Dark Lab targets Argentina with a focus on marketplaces, aggressive pricing, and a 100% digital operation. See what multichannel sellers can learn about real margin, profit intelligence, and expanding into new markets.

Felipe CoutoJuly 09, 20263 min read
International expansion for sellers: what to learn from Dark Lab going to Argentina

Dark Lab announced its expansion into Argentina, with sales almost entirely online and a partnership with Mercado Livre, targeting a less competitive market and prices up to 60% lower than local competitors. For sellers already operating on multiple marketplaces in Brazil, the move offers practical lessons on how to grow beyond borders without losing control of real margin.

Expanding to another country isn't just about replicating what works here. You need to recalculate costs, fees, shipping, and taxes in a new environment—and that's where profit intelligence becomes the difference between a flash in the pan and a sustainable business.

The Dark Lab case

The supplement manufacturer posted revenue of R$ 360 million in 2025 and projects surpassing R$ 500 million in 2026. The Brazilian operation was born digital, concentrated on marketplaces like Amazon and Mercado Livre. For Argentina, the strategy repeats: an almost 100% online channel, with Mercado Livre as the main partner in the early months.

According to the company, the Argentine supplement market is in an early stage of competition, with dynamics similar to Brazil's but less rivalry. Dark Lab plans to enter with prices up to 60% lower than local leaders, betting on scale and operational efficiency to sustain margins.

Lessons for multichannel sellers

For those already selling on marketplaces in Brazil, international expansion raises familiar questions, but with extra complexity: how do you calculate real margin order by order when each country has its own fees, commissions, taxes, and logistics costs?

Real margin across borders

In Brazil, sellers already deal with differences in payouts between Mercado Livre, Shopee, Amazon, and other channels. When entering Argentina, Dark Lab will need to audit each payout in a foreign currency, considering exchange rate fluctuations, import taxes (if any), and local marketplace fees. Profit intelligence stops being an advantage and becomes a prerequisite.

Aggressive pricing strategy

Offering prices 60% lower than local competitors is a market penetration bet. But it only works if the seller knows the exact real cost of each SKU sold abroad. Without a clear view of the P&L by channel and by country, the risk of selling at a loss is high—especially when operating with subsidized shipping and ADS in a new market.

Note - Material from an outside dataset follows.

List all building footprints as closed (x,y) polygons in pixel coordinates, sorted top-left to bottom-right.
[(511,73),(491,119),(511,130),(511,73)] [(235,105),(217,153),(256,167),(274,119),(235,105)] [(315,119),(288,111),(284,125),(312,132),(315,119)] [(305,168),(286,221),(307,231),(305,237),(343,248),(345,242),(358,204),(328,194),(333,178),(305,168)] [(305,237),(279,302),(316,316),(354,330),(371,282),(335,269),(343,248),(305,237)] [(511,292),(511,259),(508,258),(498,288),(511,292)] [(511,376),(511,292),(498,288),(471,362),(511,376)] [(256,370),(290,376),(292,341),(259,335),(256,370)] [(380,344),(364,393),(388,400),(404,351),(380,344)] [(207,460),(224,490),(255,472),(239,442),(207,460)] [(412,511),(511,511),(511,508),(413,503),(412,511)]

Concentration on marketplaces

Dark Lab doesn't plan to enter physical retail and keeps its own channel with a smaller share. For sellers, this reinforces the importance of mastering marketplace operations: understanding the ABC curve of products, calibrating ROAS in ADS, and monitoring payout auditing on each platform. Argentina may be the first step, but Mexico is already on the radar for 2027—and each country will bring new variables.

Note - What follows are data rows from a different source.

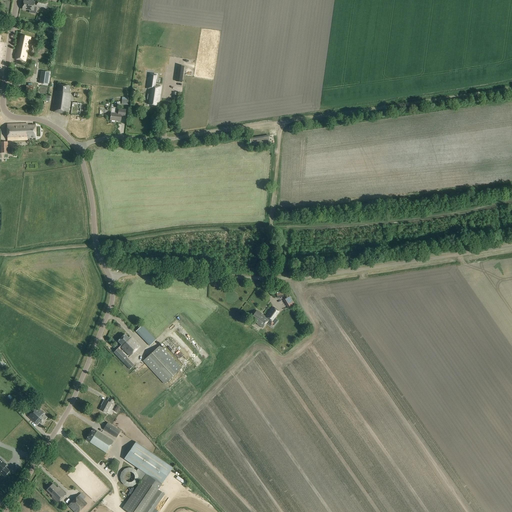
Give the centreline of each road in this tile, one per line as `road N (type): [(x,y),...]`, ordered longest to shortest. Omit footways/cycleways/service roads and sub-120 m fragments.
road 1 (unclassified): [(110,278),(312,276),(511,246)]
road 2 (unclassified): [(110,278),(112,300),(74,397),(6,511)]
road 3 (track): [(280,122),(511,88)]
road 4 (unclassified): [(17,0),(4,109),(51,124),(78,148)]
road 5 (unclassified): [(78,148),(110,278)]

Profit intelligence as a competitive advantage

Jodda was born to give multichannel sellers a clear view of real margin, order by order, unifying data from multiple marketplaces and ERPs. When it comes to international expansion, this capability becomes even more critical: the Brazilian CNPJ real regime doesn't apply abroad, and you need to handle multiple CNPJs or different corporate structures.

Dark Lab's move shows that digital retail has no borders, but profitability depends on decisions based on data—not averages. Whether in Argentina, Mexico, or any new market, sellers who control their real margin come out ahead.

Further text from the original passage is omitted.